▶ Excerpted passage
|---|
Since actual hardware terminals haven't been a thing since late 1970's, for the past almost 50 years terminal work has been done largely on terminal emulators. It's essentially all you need to use a modern GUI computer to make use of terminal programs and applications.
The other piece of software that you will be using with the command line is a program referred to as a shell. The common
example of this is bash
whose full name is "Bourne Again SHell". The shell I daily drive is called zsh
, which also happens to be the default nowadays on macOS; functionally it is very similar to bash. On a Linux distro you will generally find bash preinstalled.
The exception here is Windows will not bundle a UNIX shell by default, since Windows definitely isn't UNIX in a vastly more
significant meaning of "isn't" than GNU is(n't).
Now, the purpose of the shell is to provide the actual command line interface. The meaning here may not be obvious in the abstract, but it's probably important to highlight: Some piece of software has to be responsible for each of the interactions that takes place. We have covered already the function of the terminal emulator, which is to consume textual input and render it out to a screen for the benefit of your eyeballs. It also manages a buffer so that the text that was previously sent out by a terminal program continues to be visible. It also generally provides scrollback buffer, so that even once the data scrolls off the top of the screen you are able to scroll up to review it. The terminal emulator also is responsible for handling input so you can type on the keyboard when its window is focused in a GUI OS to capture the keystrokes so they can be sent to the terminal program. That is all the terminal does and therefore is all a terminal emulator will do.
I will also take this opportunity to point out that you can run an OS like Linux in "framebuffer terminal mode", which means no GUI window management system is running, and you will be presented with a terminal interface where you type your login. When you have a computer running in this mode, you will notice in contrast with the use of a typical terminal emulator app that you have no mouse available to you. You're not able to switch between the terminal and a separate graphical application or "desktop", because in this mode the barebones linux framebuffer terminal (emulator) is ALL you're running! This is also the default mode that a distro like Ubuntu Server will be set up in.
Given that the terminal (emulator) only handles text rendering and keyboard input handling, something else has to provide the actual logic around executing commands on the command line, and that is the responsibility of the shell. It's just called a shell because it's a program or command on its own, just like any other terminal program or command, but it's a special one that is designed to be the interface from which you interact with the computer.
You can think of a shell as implementing a basic while loop. It will print a command line prompt, traditionally $
for
bash, to give you a terse indication that the system is ready to accept a command.
As you type into the shell the shell will echo the same keystrokes back and the shell will also handle logic such as deleting a character when you type backspace or ctrl+h for example. This is because the terminal once again will only emit verbatim the keycode of the keystroke into what's running inside, so it's important to understand the distinction that the shell is the one performing logic on the currently-being-edited command prompt string based on the keystrokes coming in.
When you press enter on your keyboard (which the terminal will translate into a single carriage return ascii character to send into the shell process's stdin stream), the shell will attempt to execute the command prompt string that you have constructed and interpret it as a command. Here the shell will generally use simple rules to evaluate the first word you typed as a command and all subsequent words as command line arguments to the program. It is interesting to note that this is a convention that has persisted for nearly 70 years. It's very natural, it's a primitive language that always has the same format, a verb followed by arguments to specify in more detail what you want. In most programming languages you will note the existence of built in handling of "command line parameters" with variables named argc and argv. For example a C or C++ program is always written in such a form:
int main(int argc, char*[] argv) {
return 0;
}
It is through this default main function interface that we can access the command line parameters for the program.
Often when we work with a GUI application, these values are not used or are used for configuration purposes, but you can see how natural and standard this interface is. If you were wondering why programs always have these weird parameters to the main entry point, now you know.
|---|
▶ Your task
Reproduce the passage on terminals and shells word for word, starting with "Since actual hardware" and going on through "than GNU is(n't).". The records that come next are separate material and have no connection to the passage on terminals and shells.
|---|
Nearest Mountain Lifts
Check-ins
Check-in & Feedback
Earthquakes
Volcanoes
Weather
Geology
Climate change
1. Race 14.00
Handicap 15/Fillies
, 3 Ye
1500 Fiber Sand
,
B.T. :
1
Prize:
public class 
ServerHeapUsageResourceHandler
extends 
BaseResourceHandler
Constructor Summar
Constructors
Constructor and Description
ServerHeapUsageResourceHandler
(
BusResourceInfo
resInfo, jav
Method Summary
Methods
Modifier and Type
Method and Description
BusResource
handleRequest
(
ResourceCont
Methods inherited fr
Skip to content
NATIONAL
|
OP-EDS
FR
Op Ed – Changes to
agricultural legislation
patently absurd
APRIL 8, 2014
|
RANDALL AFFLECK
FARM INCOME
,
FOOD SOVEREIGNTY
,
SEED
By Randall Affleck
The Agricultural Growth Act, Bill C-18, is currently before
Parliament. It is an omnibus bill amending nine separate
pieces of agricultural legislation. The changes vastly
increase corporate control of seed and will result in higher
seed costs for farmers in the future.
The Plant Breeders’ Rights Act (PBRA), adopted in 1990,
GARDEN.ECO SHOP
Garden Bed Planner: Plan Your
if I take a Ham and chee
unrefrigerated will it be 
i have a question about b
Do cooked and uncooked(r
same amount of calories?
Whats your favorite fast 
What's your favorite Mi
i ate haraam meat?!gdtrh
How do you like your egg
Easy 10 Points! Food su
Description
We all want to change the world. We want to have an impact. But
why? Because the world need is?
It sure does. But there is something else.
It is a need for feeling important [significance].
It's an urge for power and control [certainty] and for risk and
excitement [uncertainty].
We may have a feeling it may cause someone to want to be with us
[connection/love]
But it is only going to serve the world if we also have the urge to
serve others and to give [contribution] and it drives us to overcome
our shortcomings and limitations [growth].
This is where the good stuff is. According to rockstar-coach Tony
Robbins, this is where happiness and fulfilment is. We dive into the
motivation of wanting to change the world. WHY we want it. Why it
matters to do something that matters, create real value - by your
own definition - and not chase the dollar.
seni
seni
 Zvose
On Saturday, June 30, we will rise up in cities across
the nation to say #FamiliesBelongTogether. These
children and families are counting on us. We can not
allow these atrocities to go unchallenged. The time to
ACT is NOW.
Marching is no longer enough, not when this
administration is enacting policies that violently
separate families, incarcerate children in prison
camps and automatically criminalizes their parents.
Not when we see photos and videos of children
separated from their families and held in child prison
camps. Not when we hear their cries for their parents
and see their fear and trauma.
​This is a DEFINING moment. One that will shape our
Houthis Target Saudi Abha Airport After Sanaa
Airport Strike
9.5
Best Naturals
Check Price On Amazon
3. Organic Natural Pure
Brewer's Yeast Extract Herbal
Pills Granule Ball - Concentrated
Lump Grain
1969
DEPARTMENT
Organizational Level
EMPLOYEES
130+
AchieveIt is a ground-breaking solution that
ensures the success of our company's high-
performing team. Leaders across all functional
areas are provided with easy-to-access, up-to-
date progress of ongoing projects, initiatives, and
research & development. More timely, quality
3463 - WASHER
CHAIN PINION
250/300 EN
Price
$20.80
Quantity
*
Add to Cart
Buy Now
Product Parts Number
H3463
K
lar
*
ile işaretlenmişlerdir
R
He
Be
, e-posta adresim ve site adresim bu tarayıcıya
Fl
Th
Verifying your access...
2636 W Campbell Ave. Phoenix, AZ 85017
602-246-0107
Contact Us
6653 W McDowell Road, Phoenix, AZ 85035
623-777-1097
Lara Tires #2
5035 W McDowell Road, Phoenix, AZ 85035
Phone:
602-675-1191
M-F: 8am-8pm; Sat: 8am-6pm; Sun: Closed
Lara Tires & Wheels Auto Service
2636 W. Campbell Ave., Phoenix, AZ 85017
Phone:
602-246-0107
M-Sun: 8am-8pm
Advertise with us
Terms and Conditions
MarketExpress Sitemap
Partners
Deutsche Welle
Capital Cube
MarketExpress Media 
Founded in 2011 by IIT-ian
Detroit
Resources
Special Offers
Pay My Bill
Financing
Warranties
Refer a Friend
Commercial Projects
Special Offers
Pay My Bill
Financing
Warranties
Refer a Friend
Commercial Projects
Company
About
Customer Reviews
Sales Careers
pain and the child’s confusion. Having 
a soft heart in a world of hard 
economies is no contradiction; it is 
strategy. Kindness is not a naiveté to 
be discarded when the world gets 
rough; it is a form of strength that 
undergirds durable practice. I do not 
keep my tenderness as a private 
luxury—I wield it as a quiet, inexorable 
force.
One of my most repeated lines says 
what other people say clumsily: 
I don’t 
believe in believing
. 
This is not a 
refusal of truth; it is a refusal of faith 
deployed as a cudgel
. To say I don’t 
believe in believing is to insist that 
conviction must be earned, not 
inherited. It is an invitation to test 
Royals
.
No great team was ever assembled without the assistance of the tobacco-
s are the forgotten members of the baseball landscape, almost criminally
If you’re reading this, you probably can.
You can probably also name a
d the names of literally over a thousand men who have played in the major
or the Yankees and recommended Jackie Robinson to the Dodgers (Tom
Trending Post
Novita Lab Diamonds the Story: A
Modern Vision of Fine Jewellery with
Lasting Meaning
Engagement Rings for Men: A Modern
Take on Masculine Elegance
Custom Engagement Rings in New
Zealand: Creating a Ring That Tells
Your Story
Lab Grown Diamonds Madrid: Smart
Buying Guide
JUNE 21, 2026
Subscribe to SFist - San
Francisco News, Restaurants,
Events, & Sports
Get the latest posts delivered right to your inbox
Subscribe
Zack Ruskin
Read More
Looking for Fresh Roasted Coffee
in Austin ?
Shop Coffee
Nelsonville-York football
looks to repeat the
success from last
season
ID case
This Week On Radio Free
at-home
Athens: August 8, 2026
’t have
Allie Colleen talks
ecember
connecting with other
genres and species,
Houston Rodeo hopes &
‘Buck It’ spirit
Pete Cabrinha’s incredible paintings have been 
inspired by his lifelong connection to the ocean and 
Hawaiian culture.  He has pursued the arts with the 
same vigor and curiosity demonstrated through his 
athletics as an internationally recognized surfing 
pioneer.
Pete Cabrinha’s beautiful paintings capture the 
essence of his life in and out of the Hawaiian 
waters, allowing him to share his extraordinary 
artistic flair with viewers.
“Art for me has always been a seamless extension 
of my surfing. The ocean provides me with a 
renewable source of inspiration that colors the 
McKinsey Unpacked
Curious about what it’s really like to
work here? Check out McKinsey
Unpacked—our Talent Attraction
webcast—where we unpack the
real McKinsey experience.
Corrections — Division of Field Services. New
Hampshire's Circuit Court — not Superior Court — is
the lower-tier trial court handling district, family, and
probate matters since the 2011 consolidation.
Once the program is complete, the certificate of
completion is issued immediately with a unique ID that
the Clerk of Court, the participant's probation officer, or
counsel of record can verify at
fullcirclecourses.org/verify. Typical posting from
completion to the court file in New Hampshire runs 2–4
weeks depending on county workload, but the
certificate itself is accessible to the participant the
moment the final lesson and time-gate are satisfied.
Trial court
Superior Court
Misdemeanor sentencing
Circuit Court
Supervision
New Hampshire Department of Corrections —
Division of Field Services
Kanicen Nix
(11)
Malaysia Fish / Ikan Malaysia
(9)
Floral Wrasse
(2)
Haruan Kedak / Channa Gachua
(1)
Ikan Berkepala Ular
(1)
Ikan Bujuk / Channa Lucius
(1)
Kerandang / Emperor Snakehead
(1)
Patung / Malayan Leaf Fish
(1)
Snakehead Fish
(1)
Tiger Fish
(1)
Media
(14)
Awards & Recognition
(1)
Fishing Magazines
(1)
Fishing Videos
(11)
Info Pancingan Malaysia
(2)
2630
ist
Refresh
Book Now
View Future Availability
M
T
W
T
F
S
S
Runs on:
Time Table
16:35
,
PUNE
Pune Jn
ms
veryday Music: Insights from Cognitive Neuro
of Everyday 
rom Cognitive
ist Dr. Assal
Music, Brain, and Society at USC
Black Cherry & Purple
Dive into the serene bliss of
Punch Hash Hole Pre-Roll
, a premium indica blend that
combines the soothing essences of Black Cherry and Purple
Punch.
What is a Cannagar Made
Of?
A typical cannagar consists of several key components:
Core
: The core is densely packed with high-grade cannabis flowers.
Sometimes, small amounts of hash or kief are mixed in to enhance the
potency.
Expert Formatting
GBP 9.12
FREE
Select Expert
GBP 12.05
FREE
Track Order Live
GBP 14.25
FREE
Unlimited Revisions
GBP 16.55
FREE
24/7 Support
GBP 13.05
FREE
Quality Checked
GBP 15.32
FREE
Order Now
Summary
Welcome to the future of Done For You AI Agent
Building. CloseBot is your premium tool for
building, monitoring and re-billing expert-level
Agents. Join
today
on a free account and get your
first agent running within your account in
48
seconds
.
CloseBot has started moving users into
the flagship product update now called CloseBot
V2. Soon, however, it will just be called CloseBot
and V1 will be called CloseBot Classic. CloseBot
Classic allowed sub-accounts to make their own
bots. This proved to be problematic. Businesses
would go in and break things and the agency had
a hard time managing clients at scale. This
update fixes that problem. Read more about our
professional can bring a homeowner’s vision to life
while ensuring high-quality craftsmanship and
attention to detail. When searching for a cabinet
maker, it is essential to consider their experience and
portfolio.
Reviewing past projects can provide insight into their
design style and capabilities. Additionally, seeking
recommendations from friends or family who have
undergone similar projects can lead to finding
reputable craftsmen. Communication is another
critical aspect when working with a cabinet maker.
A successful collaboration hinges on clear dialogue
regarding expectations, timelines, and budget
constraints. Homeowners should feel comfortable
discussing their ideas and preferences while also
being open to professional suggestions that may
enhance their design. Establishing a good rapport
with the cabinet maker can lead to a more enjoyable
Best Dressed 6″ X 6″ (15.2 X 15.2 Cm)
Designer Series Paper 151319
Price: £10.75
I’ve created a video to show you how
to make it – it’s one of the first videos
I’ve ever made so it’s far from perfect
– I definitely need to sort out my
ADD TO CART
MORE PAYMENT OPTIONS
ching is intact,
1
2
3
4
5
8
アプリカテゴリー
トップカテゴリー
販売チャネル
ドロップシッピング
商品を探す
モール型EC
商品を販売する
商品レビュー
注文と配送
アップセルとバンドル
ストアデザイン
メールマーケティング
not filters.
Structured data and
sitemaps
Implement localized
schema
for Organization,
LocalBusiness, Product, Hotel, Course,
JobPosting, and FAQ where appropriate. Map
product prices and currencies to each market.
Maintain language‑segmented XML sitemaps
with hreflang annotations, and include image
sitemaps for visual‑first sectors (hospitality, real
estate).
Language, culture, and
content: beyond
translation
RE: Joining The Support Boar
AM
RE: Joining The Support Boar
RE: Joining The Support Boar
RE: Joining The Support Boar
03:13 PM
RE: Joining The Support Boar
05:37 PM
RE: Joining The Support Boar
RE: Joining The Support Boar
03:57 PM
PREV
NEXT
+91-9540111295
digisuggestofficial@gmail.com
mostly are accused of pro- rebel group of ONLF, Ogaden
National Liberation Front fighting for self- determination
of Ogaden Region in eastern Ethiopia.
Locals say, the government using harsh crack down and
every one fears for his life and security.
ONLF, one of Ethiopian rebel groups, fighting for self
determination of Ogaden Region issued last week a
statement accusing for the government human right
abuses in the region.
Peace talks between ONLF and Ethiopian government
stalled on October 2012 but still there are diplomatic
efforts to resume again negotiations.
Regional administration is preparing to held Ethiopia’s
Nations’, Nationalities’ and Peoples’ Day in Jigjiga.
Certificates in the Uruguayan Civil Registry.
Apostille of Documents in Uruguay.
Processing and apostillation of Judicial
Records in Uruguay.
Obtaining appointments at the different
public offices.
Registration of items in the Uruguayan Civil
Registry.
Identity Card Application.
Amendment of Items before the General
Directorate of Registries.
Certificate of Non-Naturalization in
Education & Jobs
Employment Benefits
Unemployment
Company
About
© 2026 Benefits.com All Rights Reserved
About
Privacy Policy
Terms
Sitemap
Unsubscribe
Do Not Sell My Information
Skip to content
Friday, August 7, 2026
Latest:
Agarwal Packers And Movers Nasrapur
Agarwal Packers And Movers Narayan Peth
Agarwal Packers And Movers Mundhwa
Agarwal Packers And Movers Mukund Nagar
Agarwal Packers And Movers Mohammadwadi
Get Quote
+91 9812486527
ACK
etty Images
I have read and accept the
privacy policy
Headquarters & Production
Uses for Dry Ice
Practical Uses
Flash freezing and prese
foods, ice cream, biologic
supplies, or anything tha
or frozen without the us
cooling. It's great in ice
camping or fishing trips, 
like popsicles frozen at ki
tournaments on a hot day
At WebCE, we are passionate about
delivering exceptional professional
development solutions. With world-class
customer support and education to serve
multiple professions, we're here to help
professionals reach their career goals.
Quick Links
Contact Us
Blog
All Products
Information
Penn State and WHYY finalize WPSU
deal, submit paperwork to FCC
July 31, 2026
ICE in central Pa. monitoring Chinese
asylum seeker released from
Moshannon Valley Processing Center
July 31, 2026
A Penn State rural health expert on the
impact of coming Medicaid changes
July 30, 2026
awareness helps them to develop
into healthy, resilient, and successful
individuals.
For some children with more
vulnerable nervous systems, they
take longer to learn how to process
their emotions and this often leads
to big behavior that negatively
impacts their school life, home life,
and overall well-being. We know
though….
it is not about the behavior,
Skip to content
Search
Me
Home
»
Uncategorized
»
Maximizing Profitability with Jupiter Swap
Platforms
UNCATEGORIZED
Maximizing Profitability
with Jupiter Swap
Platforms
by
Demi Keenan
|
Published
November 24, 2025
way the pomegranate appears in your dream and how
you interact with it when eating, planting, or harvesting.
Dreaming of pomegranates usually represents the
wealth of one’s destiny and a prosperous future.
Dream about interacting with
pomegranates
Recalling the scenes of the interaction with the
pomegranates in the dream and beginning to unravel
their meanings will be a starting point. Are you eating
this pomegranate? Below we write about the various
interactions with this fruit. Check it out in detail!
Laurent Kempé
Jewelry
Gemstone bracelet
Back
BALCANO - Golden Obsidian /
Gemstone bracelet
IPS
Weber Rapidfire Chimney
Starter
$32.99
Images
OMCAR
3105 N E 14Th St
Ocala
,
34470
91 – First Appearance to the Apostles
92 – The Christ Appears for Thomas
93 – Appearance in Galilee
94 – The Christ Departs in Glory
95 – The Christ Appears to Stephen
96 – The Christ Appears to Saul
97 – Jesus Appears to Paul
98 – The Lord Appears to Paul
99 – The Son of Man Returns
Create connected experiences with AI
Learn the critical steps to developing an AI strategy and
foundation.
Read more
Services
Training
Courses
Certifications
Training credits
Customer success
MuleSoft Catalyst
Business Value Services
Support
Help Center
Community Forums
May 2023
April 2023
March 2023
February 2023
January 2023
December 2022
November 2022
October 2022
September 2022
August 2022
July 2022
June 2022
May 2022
|---|
▶ Exercise output
Since actual hardware terminals haven't been a thing since late 1970's, for the past almost 50 years terminal work has been done largely on terminal emulators. It's essentially all you need to use a modern GUI computer to make use of terminal programs and applications.
The other piece of software that you will be using with the command line is a program referred to as a shell. The common
example of this is bash
whose full name is "Bourne Again SHell". The shell I daily drive is called zsh
, which also happens to be the default nowadays on macOS; functionally it is very similar to bash. On a Linux distro you will generally find bash preinstalled.
The exception here is Windows will not bundle a UNIX shell by default, since Windows definitely isn't UNIX in a vastly more
significant meaning of "isn't" than GNU is(n't).